WORK INSTRUCTION A.
Arrange every line of the records below, skipping blank lines, as a Markdown table with columns named Row and Record line, where Row holds the line's number. Leave out the Heisenberg passage.

[EXCERPTED TEXT — start]

The very act of observing something—of allowing photons or electrons or any other particles or waves of energy to strike the object—affects the observation. But Heisenberg’s theory went beyond that. An electron does not have a definite position or path until we observe it. This is a feature of our universe, he said, not merely some defect in our observing or measuring abilities.
The uncertainty principle, so simple and yet so startling, was a stake in the heart of classical physics. It asserts that there is no objective reality—not even an objective position of a particle—outside of our observations. In addition, Heisenberg’s principle and other aspects of quantum mechanics undermine the notion that the universe obeys strict causal laws. Chance, indeterminacy, and probability took the place of certainty. When Einstein wrote him a note objecting to these features, Heisenberg replied bluntly, “I believe that indeterminism, that is, the nonvalidity of rigorous causality, is necessary.”59
When Heisenberg came to give a lecture in Berlin in 1926, he met Einstein for the first time. Einstein invited him over to his house one evening, and there they engaged in a friendly argument. It was the mirror of the type of argument Einstein might have had in 1905 with conservatives who resisted his dismissal of the ether.
“We cannot observe electron orbits inside the atom,” Heisenberg said.“A good theory must be based on directly observable magnitudes.”

[EXCERPTED TEXT — finish]
[GIVEN RECORDS — start]

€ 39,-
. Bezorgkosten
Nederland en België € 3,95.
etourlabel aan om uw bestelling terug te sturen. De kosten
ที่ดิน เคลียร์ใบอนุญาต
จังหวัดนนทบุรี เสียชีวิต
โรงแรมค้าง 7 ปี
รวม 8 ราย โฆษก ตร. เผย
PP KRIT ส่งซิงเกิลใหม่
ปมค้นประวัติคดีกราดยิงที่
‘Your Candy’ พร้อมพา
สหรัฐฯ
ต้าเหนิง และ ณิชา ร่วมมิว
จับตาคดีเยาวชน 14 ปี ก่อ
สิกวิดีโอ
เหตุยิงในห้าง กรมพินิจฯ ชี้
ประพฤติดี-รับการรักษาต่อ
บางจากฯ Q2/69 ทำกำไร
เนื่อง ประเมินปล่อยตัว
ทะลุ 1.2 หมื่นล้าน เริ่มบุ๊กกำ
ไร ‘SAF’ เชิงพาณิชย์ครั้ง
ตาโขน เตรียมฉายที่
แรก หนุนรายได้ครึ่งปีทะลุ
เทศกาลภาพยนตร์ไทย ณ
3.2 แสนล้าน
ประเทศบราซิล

[GIVEN RECORDS — finish]

WORK INSTRUCTION B.
Reproduce the Heisenberg passage above word for word, beginning at the words "The very act" and stopping after "or measuring abilities.".

RESPONSE AREA A.
| Row | Record line |
|---|---|
| 1 | € 39,- |
| 2 | . Bezorgkosten |
| 3 | Nederland en België € 3,95. |
| 4 | etourlabel aan om uw bestelling terug te sturen. De kosten |
| 5 | ที่ดิน เคลียร์ใบอนุญาต |
| 6 | จังหวัดนนทบุรี เสียชีวิต |
| 7 | โรงแรมค้าง 7 ปี |
| 8 | รวม 8 ราย โฆษก ตร. เผย |
| 9 | PP KRIT ส่งซิงเกิลใหม่ |
| 10 | ปมค้นประวัติคดีกราดยิงที่ |
| 11 | ‘Your Candy’ พร้อมพา |
| 12 | สหรัฐฯ |
| 13 | ต้าเหนิง และ ณิชา ร่วมมิว |
| 14 | จับตาคดีเยาวชน 14 ปี ก่อ |
| 15 | สิกวิดีโอ |
| 16 | เหตุยิงในห้าง กรมพินิจฯ ชี้ |
| 17 | ประพฤติดี-รับการรักษาต่อ |
| 18 | บางจากฯ Q2/69 ทำกำไร |
| 19 | เนื่อง ประเมินปล่อยตัว |
| 20 | ทะลุ 1.2 หมื่นล้าน เริ่มบุ๊กกำ |
| 21 | ไร ‘SAF’ เชิงพาณิชย์ครั้ง |
| 22 | ตาโขน เตรียมฉายที่ |
| 23 | แรก หนุนรายได้ครึ่งปีทะลุ |
| 24 | เทศกาลภาพยนตร์ไทย ณ |
| 25 | 3.2 แสนล้าน |
| 26 | ประเทศบราซิล |

RESPONSE AREA B.
The very act of observing something—of allowing photons or electrons or any other particles or waves of energy to strike the object—affects the observation. But Heisenberg’s theory went beyond that. An electron does not have a definite position or path until we observe it. This is a feature of our universe, he said, not merely some defect in our observing or measuring abilities.